DOCUMENT EXCERPT:
Elimination Tree Stack
The tree stack can be improved by noticing that if two operations meet at a balancer they will leave on opposite wires without changing the balancer. This reminds us of the idea of elimination, so we combine the ideas by putting an elimination array in front of each balancer, creating the Elimination Tree Stack
- If a push and a pop collide they take each other out and return immediately,
- If two of the same operations collide they just leave on one wire each,
- If there is no collision an operation proceeds as before and uses the balancer to choose where to go.
While this is clever and reduces work by a lot I can't help but feel that it requires quite a lot of extra work for each operation. Sure, it will scale well under contention, but under low contention, we have to do quite a lot of extra reads and writes for each operation. Furthermore, the memory accesses are not local at all to the threads (rather the opposite), meaning most of them probably will result in cache misses.
Pool of Stacks
This final implementation fully relaxes the stack, so far as to change its specification to a pool where pushes and pops don't have any temporal ordering. Each thread (could be each set of threads, such as a core as well) gets its own lock-free stack and makes local operations on that stack as much as possible. Then if it tries to pop when its stack is empty it tries to steal an item from another stack.

WHAT YOU SHOULD DO:
Could you reproduce the passage on concurrent stack designs word for word, starting with "Pool of Stacks" and going on through "from another stack."?

RECORD EXCERPTS:
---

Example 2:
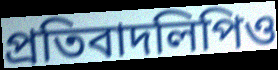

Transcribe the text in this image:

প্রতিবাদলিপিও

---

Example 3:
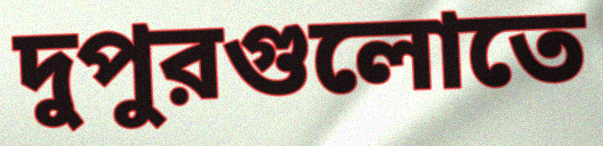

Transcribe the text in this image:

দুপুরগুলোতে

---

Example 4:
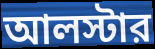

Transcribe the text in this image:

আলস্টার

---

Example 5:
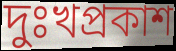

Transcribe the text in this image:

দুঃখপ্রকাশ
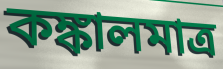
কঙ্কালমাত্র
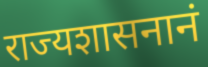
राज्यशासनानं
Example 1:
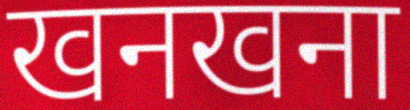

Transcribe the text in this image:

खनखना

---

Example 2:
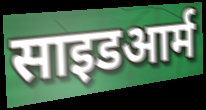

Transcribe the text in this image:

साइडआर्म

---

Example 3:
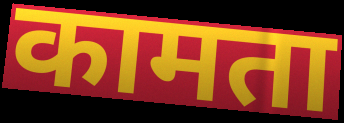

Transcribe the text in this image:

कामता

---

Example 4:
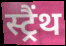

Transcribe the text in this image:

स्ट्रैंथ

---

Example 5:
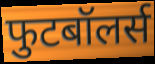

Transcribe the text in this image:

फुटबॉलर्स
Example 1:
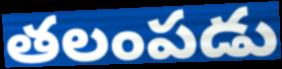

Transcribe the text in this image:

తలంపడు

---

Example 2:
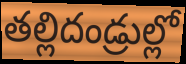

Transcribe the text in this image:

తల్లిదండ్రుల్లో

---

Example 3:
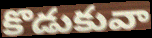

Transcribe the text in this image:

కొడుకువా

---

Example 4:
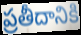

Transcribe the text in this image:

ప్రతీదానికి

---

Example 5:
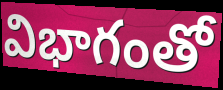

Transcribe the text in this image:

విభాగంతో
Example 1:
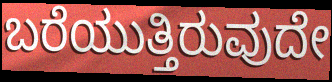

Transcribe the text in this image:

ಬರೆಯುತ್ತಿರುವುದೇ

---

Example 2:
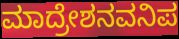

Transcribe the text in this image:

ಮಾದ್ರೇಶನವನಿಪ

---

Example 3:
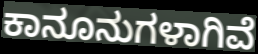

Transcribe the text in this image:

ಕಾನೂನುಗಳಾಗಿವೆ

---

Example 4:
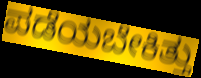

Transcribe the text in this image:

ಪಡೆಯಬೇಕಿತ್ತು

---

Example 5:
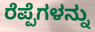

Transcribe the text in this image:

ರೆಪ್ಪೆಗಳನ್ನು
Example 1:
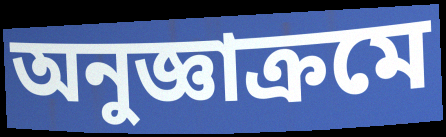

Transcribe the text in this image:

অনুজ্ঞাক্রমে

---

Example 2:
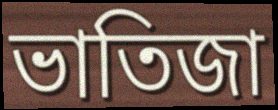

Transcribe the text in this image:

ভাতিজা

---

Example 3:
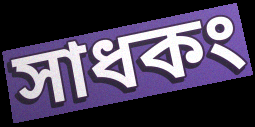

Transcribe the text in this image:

* * *

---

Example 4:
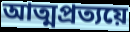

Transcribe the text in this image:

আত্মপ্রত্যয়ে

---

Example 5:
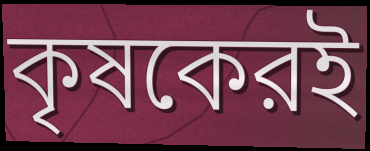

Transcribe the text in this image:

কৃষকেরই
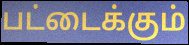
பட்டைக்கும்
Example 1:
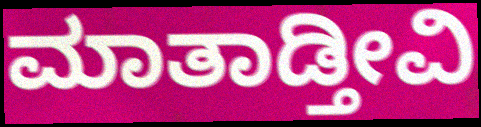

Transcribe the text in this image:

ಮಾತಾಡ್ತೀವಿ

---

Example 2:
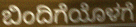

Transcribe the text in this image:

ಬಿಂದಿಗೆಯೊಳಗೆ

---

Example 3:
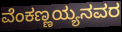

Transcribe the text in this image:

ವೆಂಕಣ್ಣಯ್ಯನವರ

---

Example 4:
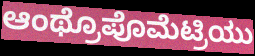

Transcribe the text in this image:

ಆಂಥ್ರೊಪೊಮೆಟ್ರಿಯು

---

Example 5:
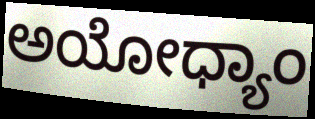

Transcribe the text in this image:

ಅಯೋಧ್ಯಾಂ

RESULT FOR THIS TASK:
Pool of Stacks
This final implementation fully relaxes the stack, so far as to change its specification to a pool where pushes and pops don't have any temporal ordering. Each thread (could be each set of threads, such as a core as well) gets its own lock-free stack and makes local operations on that stack as much as possible. Then if it tries to pop when its stack is empty it tries to steal an item from another stack.